- [Exercise directions] Your answer should be one number, the count of lines in the entries holding the word "Koen".

[Stored records]
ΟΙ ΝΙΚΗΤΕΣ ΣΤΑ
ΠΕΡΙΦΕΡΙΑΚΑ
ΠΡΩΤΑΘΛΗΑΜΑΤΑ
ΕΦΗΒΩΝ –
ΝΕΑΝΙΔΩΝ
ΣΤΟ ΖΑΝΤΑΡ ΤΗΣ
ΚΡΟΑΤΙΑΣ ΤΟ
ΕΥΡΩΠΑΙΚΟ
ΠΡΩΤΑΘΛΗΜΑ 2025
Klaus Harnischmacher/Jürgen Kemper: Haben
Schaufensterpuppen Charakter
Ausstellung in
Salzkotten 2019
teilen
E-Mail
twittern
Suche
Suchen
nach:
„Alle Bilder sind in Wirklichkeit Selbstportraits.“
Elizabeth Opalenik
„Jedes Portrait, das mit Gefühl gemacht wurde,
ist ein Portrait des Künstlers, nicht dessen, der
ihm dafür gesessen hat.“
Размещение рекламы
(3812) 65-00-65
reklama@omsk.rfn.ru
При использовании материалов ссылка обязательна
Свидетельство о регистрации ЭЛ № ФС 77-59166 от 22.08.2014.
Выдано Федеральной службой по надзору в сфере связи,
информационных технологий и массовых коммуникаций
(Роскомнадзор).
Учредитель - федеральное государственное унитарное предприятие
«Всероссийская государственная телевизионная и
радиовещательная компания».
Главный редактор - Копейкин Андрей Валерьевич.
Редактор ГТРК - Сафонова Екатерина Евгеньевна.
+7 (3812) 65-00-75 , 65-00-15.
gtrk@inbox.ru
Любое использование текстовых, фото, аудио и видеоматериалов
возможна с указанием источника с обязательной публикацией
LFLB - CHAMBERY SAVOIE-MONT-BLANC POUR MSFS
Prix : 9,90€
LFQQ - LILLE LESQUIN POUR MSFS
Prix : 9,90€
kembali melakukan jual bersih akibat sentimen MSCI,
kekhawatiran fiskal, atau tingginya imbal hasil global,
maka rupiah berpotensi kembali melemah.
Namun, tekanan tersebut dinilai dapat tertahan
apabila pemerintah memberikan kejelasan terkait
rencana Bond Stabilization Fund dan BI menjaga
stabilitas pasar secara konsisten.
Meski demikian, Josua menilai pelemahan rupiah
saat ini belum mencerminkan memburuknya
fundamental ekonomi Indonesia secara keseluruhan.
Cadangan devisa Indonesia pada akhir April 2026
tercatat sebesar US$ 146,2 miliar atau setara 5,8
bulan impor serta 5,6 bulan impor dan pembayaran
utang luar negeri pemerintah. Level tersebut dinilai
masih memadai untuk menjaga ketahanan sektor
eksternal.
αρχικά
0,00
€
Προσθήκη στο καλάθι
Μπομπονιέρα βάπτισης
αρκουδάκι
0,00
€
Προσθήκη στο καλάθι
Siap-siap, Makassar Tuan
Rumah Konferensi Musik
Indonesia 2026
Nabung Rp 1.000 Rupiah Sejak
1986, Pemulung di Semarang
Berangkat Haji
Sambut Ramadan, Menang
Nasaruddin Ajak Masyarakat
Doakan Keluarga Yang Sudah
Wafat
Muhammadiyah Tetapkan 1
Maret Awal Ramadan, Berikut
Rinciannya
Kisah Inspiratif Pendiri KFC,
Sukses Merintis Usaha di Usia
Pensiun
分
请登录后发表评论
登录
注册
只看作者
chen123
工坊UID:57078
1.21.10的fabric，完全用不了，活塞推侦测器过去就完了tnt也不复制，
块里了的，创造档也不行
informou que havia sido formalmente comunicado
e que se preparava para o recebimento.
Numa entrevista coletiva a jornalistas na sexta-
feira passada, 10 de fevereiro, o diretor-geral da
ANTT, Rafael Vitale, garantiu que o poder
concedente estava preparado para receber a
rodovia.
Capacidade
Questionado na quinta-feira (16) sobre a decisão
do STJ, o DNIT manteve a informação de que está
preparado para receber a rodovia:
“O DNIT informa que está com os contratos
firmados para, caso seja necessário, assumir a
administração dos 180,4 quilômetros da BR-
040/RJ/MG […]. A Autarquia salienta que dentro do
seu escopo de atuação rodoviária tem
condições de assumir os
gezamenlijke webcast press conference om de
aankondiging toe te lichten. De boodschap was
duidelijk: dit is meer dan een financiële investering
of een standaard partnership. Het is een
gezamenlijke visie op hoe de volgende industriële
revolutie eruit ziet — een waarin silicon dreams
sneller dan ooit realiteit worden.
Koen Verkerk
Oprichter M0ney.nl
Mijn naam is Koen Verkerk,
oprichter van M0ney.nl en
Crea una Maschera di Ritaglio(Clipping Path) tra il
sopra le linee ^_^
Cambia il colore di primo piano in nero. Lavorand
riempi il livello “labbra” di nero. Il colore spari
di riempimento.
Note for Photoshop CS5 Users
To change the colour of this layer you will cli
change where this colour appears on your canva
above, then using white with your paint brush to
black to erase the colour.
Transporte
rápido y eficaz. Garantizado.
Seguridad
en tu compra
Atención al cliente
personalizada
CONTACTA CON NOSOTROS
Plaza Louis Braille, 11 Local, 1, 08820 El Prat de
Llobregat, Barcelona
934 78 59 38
--
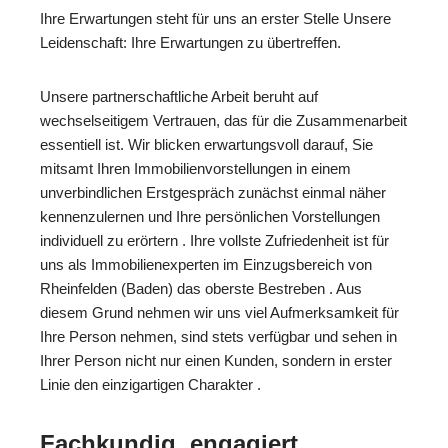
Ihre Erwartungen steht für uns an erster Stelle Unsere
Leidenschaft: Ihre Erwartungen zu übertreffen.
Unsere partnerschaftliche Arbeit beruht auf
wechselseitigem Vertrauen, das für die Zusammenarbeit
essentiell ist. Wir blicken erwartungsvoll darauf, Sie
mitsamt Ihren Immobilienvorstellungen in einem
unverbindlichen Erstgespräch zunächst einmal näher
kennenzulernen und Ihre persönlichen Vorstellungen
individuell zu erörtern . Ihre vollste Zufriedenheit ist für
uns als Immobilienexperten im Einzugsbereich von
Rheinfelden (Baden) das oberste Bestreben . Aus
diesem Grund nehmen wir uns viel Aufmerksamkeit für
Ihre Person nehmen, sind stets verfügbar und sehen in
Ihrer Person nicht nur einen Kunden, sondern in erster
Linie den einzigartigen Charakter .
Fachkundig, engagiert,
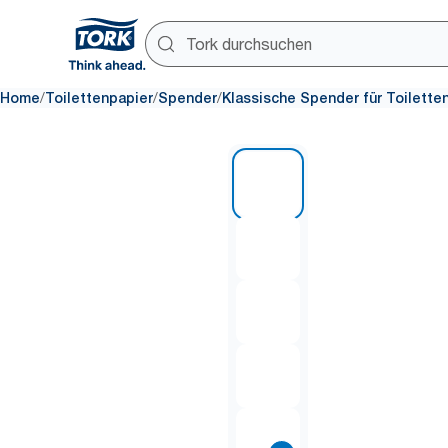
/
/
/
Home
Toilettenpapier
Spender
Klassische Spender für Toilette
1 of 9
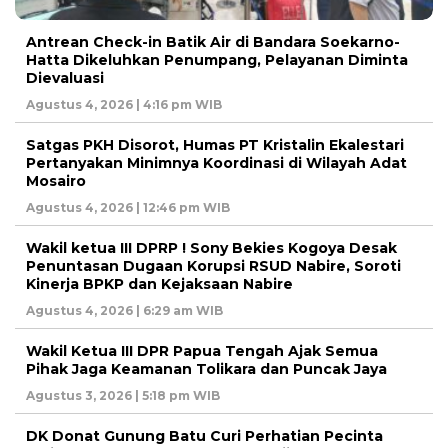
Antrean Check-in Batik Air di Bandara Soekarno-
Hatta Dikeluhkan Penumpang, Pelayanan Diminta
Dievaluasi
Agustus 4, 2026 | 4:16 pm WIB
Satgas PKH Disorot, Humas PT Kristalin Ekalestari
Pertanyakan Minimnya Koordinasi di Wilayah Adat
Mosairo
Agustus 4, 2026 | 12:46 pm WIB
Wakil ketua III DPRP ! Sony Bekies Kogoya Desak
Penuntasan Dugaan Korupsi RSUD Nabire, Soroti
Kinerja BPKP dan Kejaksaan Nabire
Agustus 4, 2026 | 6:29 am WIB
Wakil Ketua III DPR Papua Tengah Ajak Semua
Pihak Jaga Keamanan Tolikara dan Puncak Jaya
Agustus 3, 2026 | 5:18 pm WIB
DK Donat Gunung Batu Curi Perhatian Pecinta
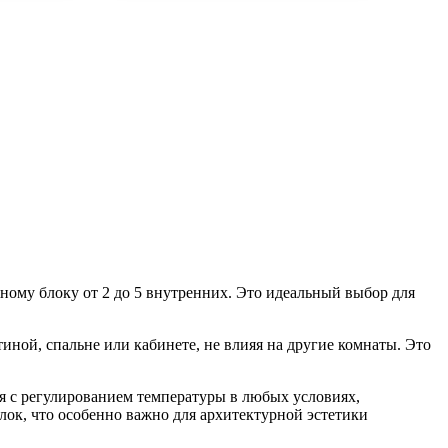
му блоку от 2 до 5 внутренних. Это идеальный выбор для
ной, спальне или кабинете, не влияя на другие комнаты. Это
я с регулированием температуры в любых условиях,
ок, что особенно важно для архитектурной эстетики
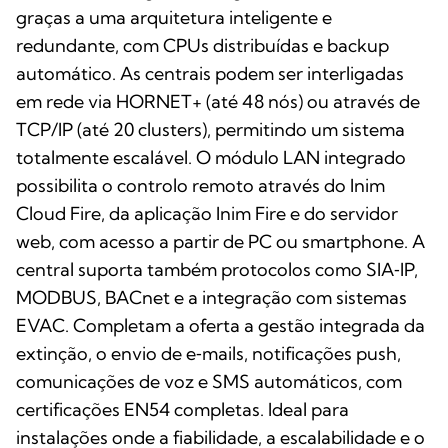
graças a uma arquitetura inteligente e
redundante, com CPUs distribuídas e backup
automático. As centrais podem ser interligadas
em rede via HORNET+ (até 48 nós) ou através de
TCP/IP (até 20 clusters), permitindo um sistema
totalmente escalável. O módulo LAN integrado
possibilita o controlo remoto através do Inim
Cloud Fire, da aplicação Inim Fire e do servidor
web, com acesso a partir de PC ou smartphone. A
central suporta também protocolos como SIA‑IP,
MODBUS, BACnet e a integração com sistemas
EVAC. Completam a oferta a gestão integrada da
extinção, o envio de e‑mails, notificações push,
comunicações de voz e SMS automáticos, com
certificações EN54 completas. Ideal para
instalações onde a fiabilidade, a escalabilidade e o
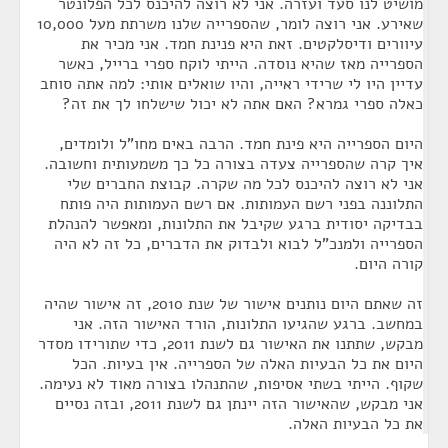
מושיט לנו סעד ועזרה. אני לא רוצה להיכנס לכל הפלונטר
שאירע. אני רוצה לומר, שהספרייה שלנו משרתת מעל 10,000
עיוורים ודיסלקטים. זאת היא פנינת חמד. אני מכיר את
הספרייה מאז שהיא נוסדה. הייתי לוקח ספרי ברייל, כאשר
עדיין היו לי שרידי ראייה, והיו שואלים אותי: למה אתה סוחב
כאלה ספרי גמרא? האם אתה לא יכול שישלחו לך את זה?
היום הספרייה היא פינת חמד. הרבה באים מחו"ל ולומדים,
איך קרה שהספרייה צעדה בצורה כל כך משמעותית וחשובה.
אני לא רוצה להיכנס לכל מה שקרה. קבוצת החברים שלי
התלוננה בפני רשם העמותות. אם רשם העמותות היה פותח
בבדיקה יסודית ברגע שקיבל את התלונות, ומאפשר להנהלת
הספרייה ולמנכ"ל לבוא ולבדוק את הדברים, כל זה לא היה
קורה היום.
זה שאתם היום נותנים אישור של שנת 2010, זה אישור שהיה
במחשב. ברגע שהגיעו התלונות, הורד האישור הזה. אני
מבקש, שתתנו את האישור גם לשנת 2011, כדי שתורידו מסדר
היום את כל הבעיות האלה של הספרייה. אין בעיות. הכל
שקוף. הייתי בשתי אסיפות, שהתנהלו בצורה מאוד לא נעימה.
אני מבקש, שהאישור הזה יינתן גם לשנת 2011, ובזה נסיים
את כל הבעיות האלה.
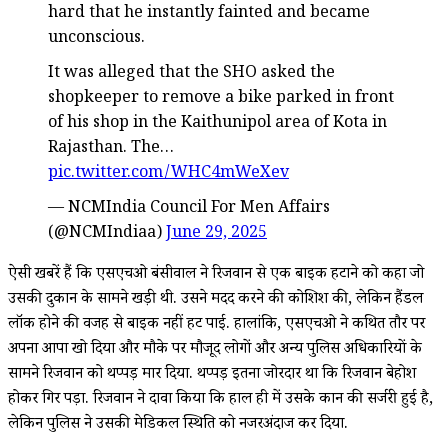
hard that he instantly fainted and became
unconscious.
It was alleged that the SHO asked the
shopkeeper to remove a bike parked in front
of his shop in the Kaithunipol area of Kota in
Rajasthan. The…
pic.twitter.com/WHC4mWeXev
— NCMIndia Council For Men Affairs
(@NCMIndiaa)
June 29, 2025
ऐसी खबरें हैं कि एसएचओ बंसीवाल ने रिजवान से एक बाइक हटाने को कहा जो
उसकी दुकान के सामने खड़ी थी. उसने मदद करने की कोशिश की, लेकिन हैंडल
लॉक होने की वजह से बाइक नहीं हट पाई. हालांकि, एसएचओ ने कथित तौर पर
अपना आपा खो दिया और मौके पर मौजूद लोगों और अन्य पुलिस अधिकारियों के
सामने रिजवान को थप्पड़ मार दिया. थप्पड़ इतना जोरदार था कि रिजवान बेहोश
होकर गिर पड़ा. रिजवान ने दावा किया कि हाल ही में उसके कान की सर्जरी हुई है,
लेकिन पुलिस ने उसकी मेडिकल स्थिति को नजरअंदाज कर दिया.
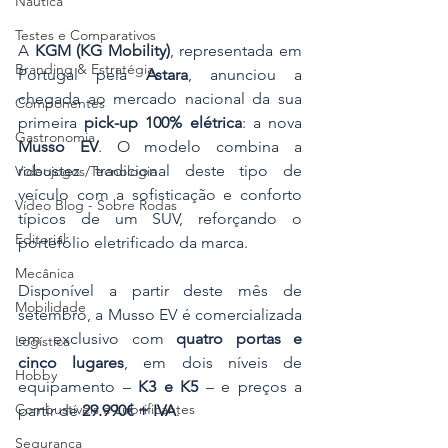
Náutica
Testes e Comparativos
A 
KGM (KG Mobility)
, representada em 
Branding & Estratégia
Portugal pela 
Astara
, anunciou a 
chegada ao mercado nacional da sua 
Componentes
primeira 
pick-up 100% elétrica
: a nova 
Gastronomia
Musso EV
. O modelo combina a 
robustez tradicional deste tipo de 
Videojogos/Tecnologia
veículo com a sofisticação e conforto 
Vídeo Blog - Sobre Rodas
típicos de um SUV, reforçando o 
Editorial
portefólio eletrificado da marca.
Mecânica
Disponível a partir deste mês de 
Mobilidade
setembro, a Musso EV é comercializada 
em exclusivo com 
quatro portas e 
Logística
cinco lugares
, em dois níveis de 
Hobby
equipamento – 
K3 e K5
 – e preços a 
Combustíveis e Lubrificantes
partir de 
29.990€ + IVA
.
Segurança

- [Answer] 2